Prayer and sacraments complimentary but independent

  1. What is the difference between prayer before the Tabernacle and prayer at home?

  2. What is the difference between God indwelling in us by being in a state of grace and God indwelling in us during Communion?

  3. Can someone in mortal sin receive actual grace? is this e.g. grace of repentance?

  4. Why are the rosary and stations of the Cross considered to be the best prayers?

  5. Is thinking of God a prayer? What about studying theology? I wonder if my prayers are not really prayers but a sort of spiritual gluttony. For me, reading about God and the Saints is easy, but rosary is hard.

To me, I think prayer transform me to be able to see the Lord’s blessings, more than I think I get points, for example, for asking Him for stuff that I probably don’t need.

As far as what is prayer, many Catholics aren’t aware of the richness of Catholic prayer “techniques,” especially contemplative, although the CCC marks them as very important.

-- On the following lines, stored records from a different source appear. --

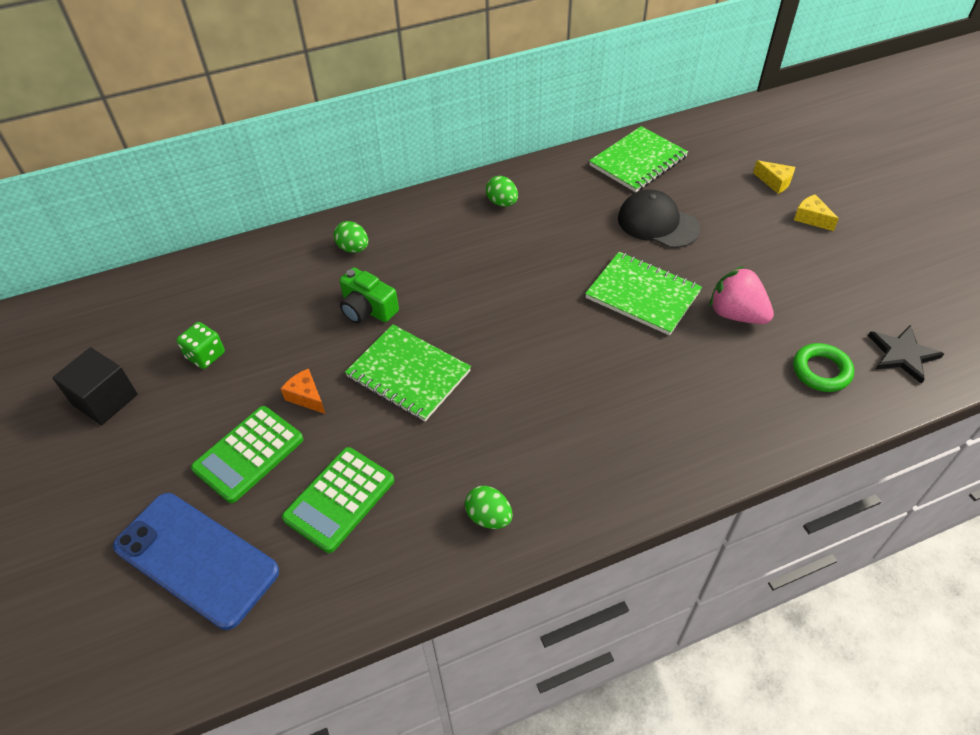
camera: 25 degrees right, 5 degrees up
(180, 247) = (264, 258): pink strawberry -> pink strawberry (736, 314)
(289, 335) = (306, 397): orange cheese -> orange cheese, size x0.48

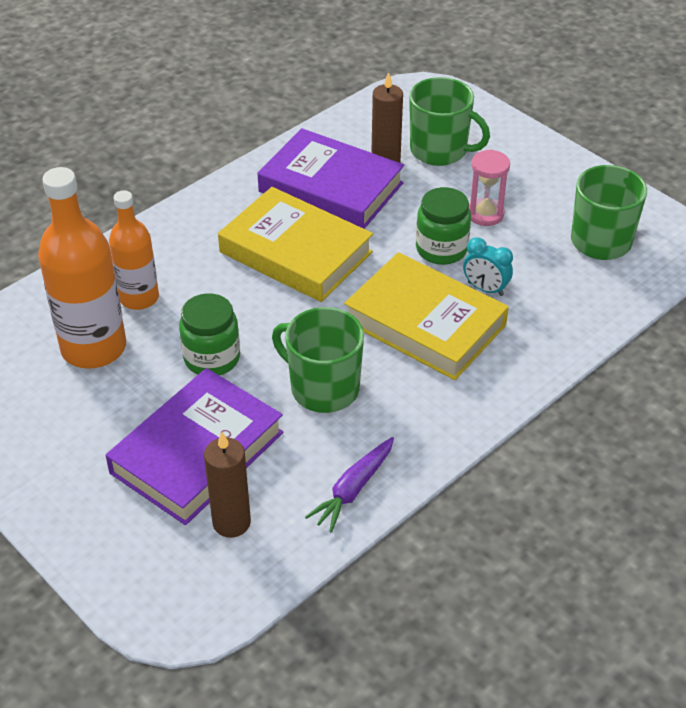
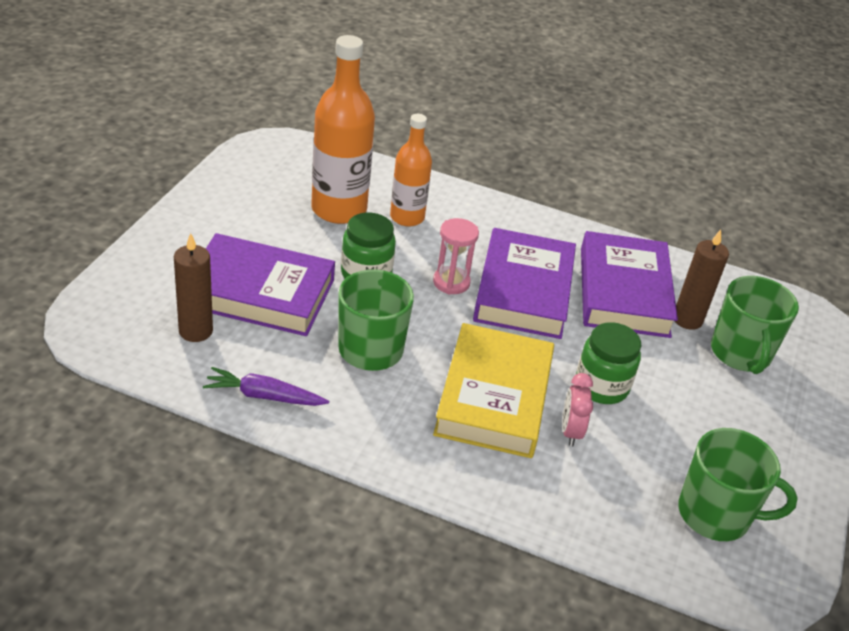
camera: 60 degrees right, 5 degrees down
(295, 252) = (523, 290): yellow book -> purple book
(485, 214) = (677, 408): pink hourglass -> pink hourglass (451, 282)
(485, 289) = (571, 431): turquoise clock -> pink clock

The CCC (2697-2724) on Christian prayer.

A lot of people say, “make your whole life a prayer.” Some think that is silly and cliche but I do not. Perhaps it is most often a cliche, but that’s another matter. I think that a person who has spent the time and effort to really hear Christ’s teachings and become one with His Word – not just literally but unitive (see above CCC sections on prayer) – will transform into a mentality that practically every moment and every decision is a joy because once the heart becomes transformed, behaving as a Christian and doing the Right Thing for the situation becomes natural as opposed to contrived and strained. So yes, “make your life a prayer” may seem superficial to those who have not experienced it, and frankly I can see why with all the hypocracy, emotion-as-faith, and cliches that are bandied about in the name of God.

Alan

I agree to making life a prayer. A day spent in God doing ordinary things is far better than a day of excitement without God, that’s for sure.